Морщинистое лицо прокурора подернулось улыбочкой.
— Физиономия значит та, а вот ноги нет, так я вас понимаю? Давайте поконкретней, тот это человек, который стрелял в Манто или нет?
— Нет, не похож.
— Тогда все свободны, а вы пожалуйста распишитесь в протоколе опознания, вот тут.
Двадцать девятого Олег, Беспалый, Эдик, Агей и Слепой пили чай с блинами в кафе «Лотос» и поджидали Культурного. Глава городской мафии каждый день приезжал на «стрелку» ровно к двенадцати часам. За соседними столиками сидели только уголовники. Многих из этой братии «Святой» встречал за колючей проволокой и иногда в знак приветствия кивал то одному, то другому. Без пяти двенадцать к невысокому бетонному крылечку кафе подкатила серебристая «Тойота», подаренная Пал Палычу Калиной, и кряхтя, выбросив из нее худые ноги, старый бандюга спустя парочку минут подсел за столик первомайцев.
— Привет, шпана, решили значит проведать пенсионера. Расскажите про радость и горе?
— Все, как надо, кого только нашли из богатеев — обложили, шугаем короче коммерсантов. Секретарь тебе уже наверное доложил, что мы председателя «Юникса» двадцать пятого завалили?
Культурный, не ожидавший, что Святой ответит так откровенно, беспокойно оглянулся и понизил голос.
— Не так громко давай?
— Здесь ведь все свои вроде?
— Вот именно вроде. Так что на такие темы лучше базарить на рыбьем языке. Помощь нужна? Вообще-то какая вам помощь, — поскреб он чисто выбритую щеку, — если вы там барыг шмаляете. Тогда, братва, у меня до вас просьба. Нерчинск ведь от вас совсем рядышком, там зона строгого режима находится, да вы и сами знаете. — махнул Пал Палыч сухой рукой с «рыжим» браслетом на запястье. — Может возьметесь ее греть, силенок думаю у вас хватит. Денег на грев мы вам с городского «общака» выделим».
— У нас свой «общак» имеется и «капусты» в нем прилично, — Олег вынул из кармана брюк сто тысяч и положил перед Культурным. — Отправишь в крытую тюрьму Тулуна на «воров».
— Запиши, — подошедшему Нугзару приказал Пал Палыч, — от первомайской шпаны на «воров» сто штук, число пометь. В Нерчинск значит я никого больше не посылаю?
— Нет конечно.
— Ништяк, — упала гора с его плеч. — Уколетесь?

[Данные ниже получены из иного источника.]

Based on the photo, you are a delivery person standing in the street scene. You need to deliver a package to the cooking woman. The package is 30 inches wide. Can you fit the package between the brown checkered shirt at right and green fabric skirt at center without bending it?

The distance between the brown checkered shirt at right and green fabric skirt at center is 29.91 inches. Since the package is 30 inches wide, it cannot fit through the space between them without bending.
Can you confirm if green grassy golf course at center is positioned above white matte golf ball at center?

— А че, есть? — блеснул большими глазами Слепой.
— Сейчас сварганим.
— Мак уже подсох на корню, я думал у тебя бинты есть, а с сухого туго варить. — Святой перебил Слепого.
— Благодарю, Паха, мы «черняшкой» вмажемся, сейчас на рынок шагнем, а потом домой.
На базаре было, как на базаре. Шум и гам висели не только в высоком здании, но и вокруг него.
— Вешайтесь, вешайтесь! — орал что есть мочи в засаленней футболке с оторванными рукавами курчавый цыганенок у ржавых украденных с железнодорожного вокзала весов.
— Не вешайтесь, а взвешивайтесь, — поправил его Оелг„- а то всех клиентов распугаешь.
— Вешайся, дяденька, — упрямо повторил пацаненок, — не дорого, всего сто колов, нет двести, — сообразил он, что у этого путем прикинутого дяди можно раскуриться.
— Двести так двести, — ступил на шаткую площадочку Святой. — «Черняшки», шплинт, неси.
— Много?
— Десять грамм.
— За услуги сто рублей.
— Разумеется.
— И закурить.
— Не курящий я, Рома.
— А мне-то дело?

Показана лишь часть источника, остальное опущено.